▸ **Data excerpt**:
--- START ---

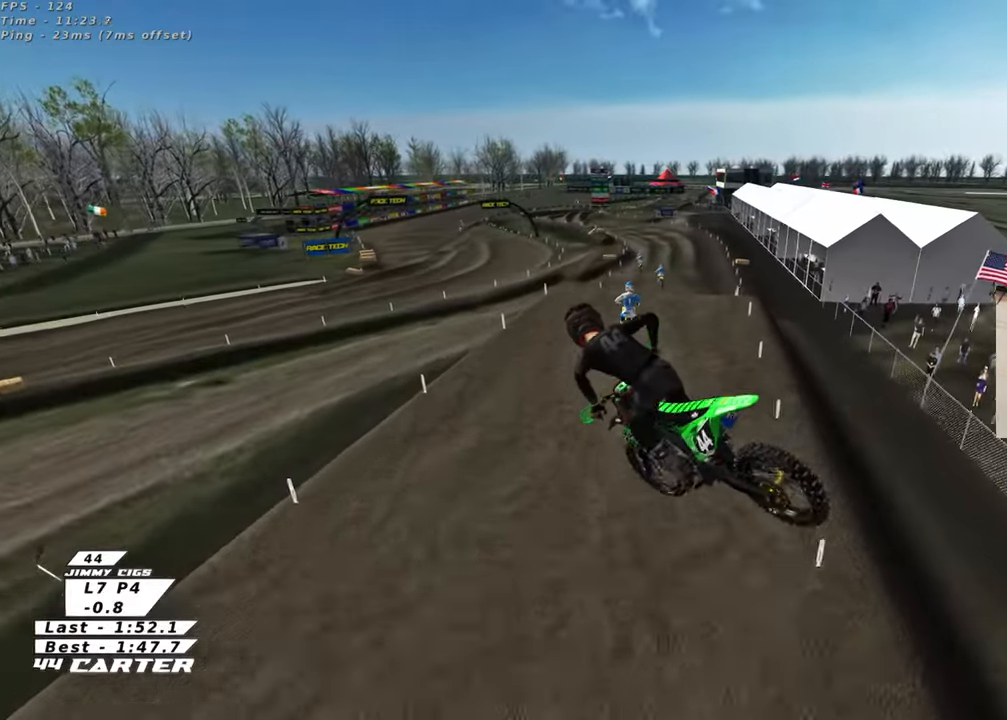
{"dt_ms": 500, "buttons": ["R2"], "left_stick": "up", "right_stick": "center", "events": [[50, "A", "up"], [183, "X", "down"], [283, "X", "up"], [383, "X", "down"], [433, "X", "up"]]}
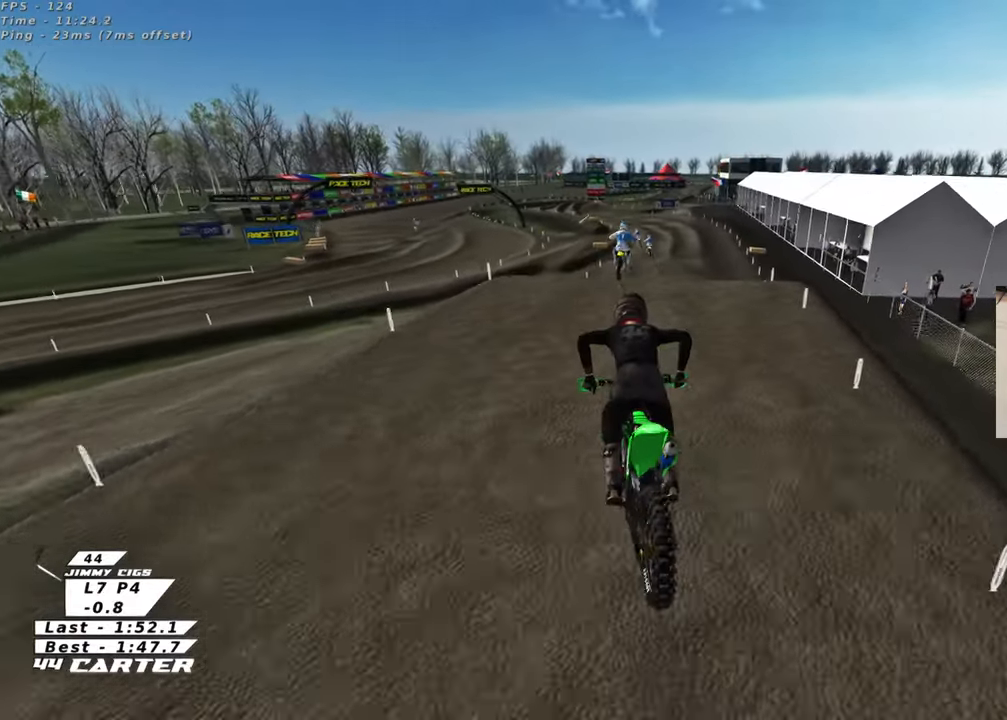
{"dt_ms": 500, "buttons": ["R2"], "left_stick": "down", "right_stick": "center", "events": [[17, "X", "down"], [117, "X", "up"], [267, "left_stick", "center"], [367, "left_stick", "up-left"], [500, "left_stick", "down"]]}
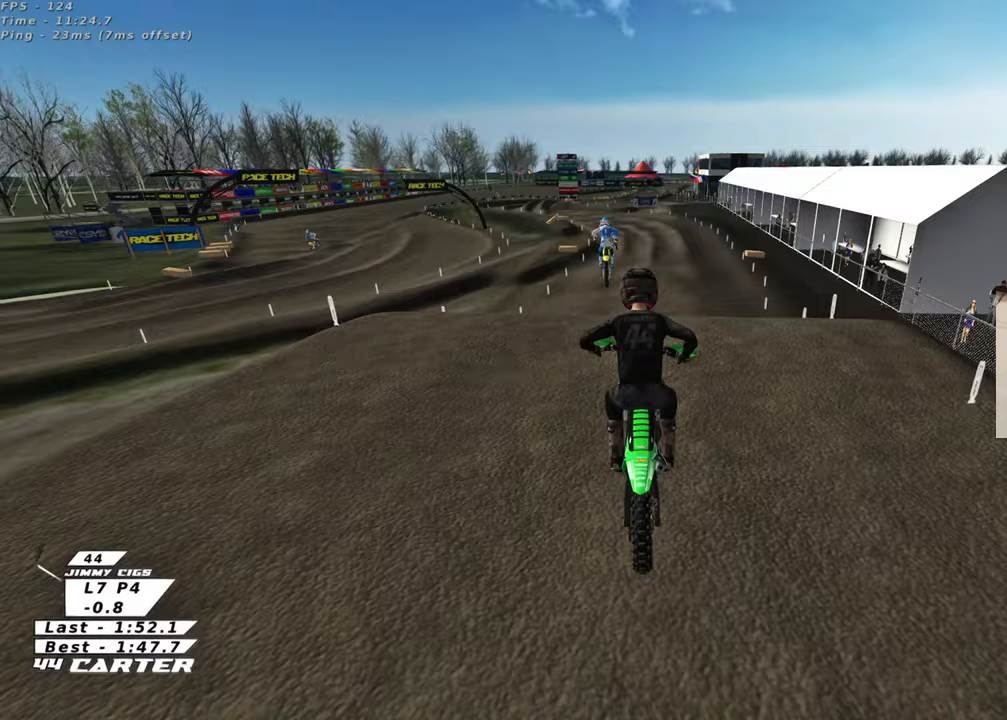
{"dt_ms": 500, "buttons": ["R2"], "left_stick": "up-right", "right_stick": "center", "events": [[150, "A", "down"], [150, "left_stick", "left"], [250, "left_stick", "up"], [267, "A", "up"], [317, "left_stick", "up-right"]]}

--- END ---

Reproduce the listing above exactly, without a single picture.

▸ **Result of the task**:
{"dt_ms": 500, "buttons": ["R2"], "left_stick": "up", "right_stick": "center", "events": [[50, "A", "up"], [183, "X", "down"], [283, "X", "up"], [383, "X", "down"], [433, "X", "up"]]}
{"dt_ms": 500, "buttons": ["R2"], "left_stick": "down", "right_stick": "center", "events": [[17, "X", "down"], [117, "X", "up"], [267, "left_stick", "center"], [367, "left_stick", "up-left"], [500, "left_stick", "down"]]}
{"dt_ms": 500, "buttons": ["R2"], "left_stick": "up-right", "right_stick": "center", "events": [[150, "A", "down"], [150, "left_stick", "left"], [250, "left_stick", "up"], [267, "A", "up"], [317, "left_stick", "up-right"]]}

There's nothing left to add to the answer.